Novel microRNA predictions in the bovine genome.
a Euler diagram comparing miRWoods predictions in the cow genome with miRBase annotations. b Scatterplot and best fit line comparing the normalized RT-qPCR expression and RNA-seq for the control miR bta-miR-7. c Scatterplot and best fit line comparing the normalized RT-qPCR expression and RNA-seq for a novel predicted miR with enriched expression in brain stem. d Scatterplot and best fit line comparing the normalized RT-qPCR expression and RNA-seq for a novel predicted miR with enriched expression in corium feet. e Heat map of RT-qPCR expression expression values over tissues examined.
Fig 7.
mir-2284/mir-2285 family miRs in Bos taurus.

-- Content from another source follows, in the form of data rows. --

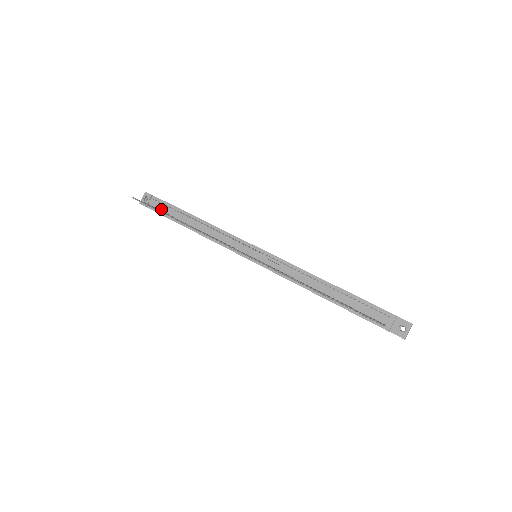
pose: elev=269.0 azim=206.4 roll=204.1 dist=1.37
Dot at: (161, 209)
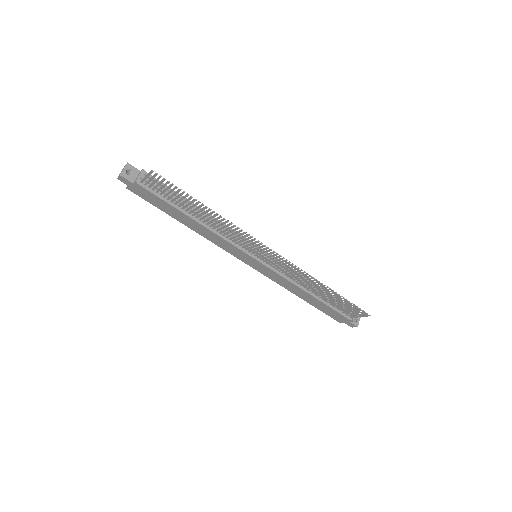
Dot at: (157, 190)
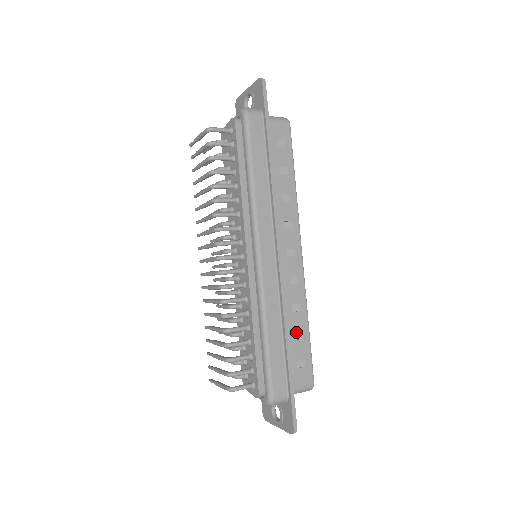
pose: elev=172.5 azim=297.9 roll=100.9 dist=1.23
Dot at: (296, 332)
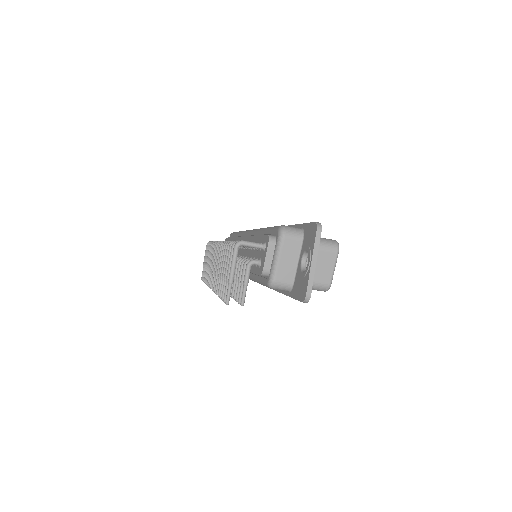
Dot at: occluded
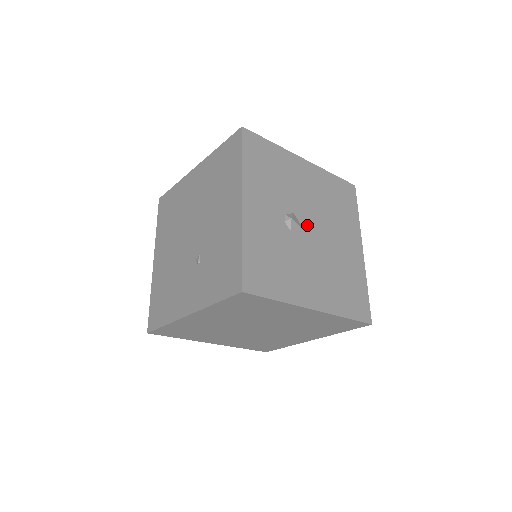
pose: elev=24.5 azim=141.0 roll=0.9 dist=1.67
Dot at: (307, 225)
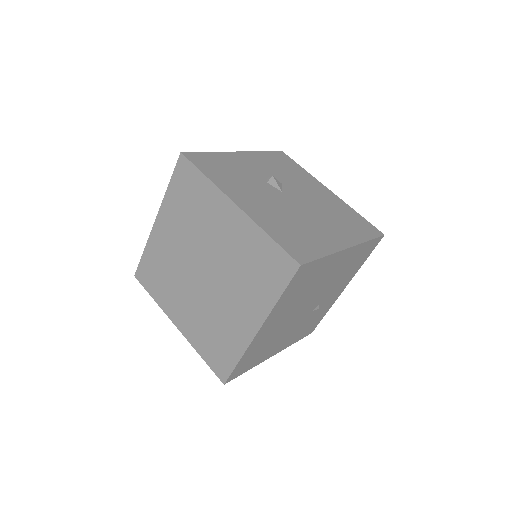
Dot at: (290, 195)
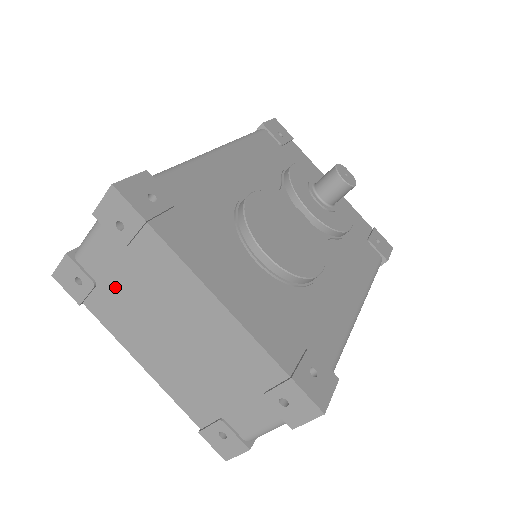
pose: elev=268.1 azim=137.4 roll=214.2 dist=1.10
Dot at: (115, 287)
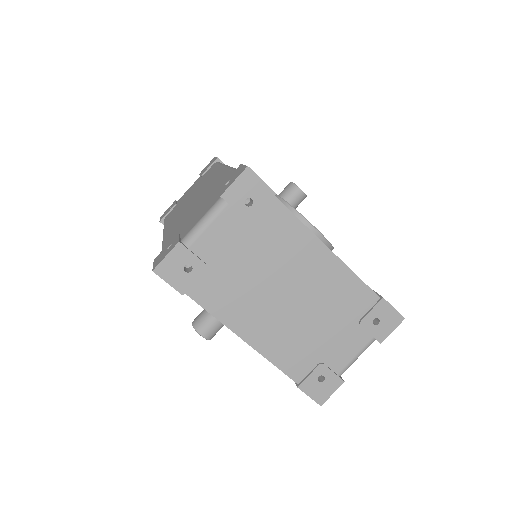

a A heat map for the expression of annotated and novel mir-2284/mir-2285 family miRs. b A phylogenetic tree for the bta-2284/bta-2285 family. Variants of bta-mir-2284 appear in red and variants of bta-mir-2285 appear in blue. Colors for novel predictions appear lighter than those for annotated predictions. c Abundance of miRs for the 5′ and 3′ sides of the mir-2284/mir-2285 family. The 5′ product tends to show greater expression in the mir-2284 family while the 3′ product shows greater expression in the mir-2285 family.
Fig 8.
Novel microRNA families identified by miRWoods.
a hsa-novel-8 is a mirtron predicted for both MCF-7 sets where expression was decreased in the Dicer knockdown sets. b hsa-Novel-185 is a mirtron predicted within the human cell lines set and the MCF-7 (cytoplasmic fraction) set. It also shows reduced expression in the Dicer knockdown version of the MCF-7 set. c The structure of hsa-novel-8. d The structure of hsa-Novel-185. e Phylogeny comparing the LAMA5 intron and CHD3 intron for several mammals. f Novel miR predicted in bovine genome in an intron of TYK2. g novel predicted miR in the feline genome in the same intron of TYK2 h structure of novel feline miR. i structure of novel bovine miR. Eight nucleoties were removed from the 5' end, and two were added to the 3' end to match the feline hairpin precursor boundaries. j A phylogeny comparing the TYK2 intron in several mammals.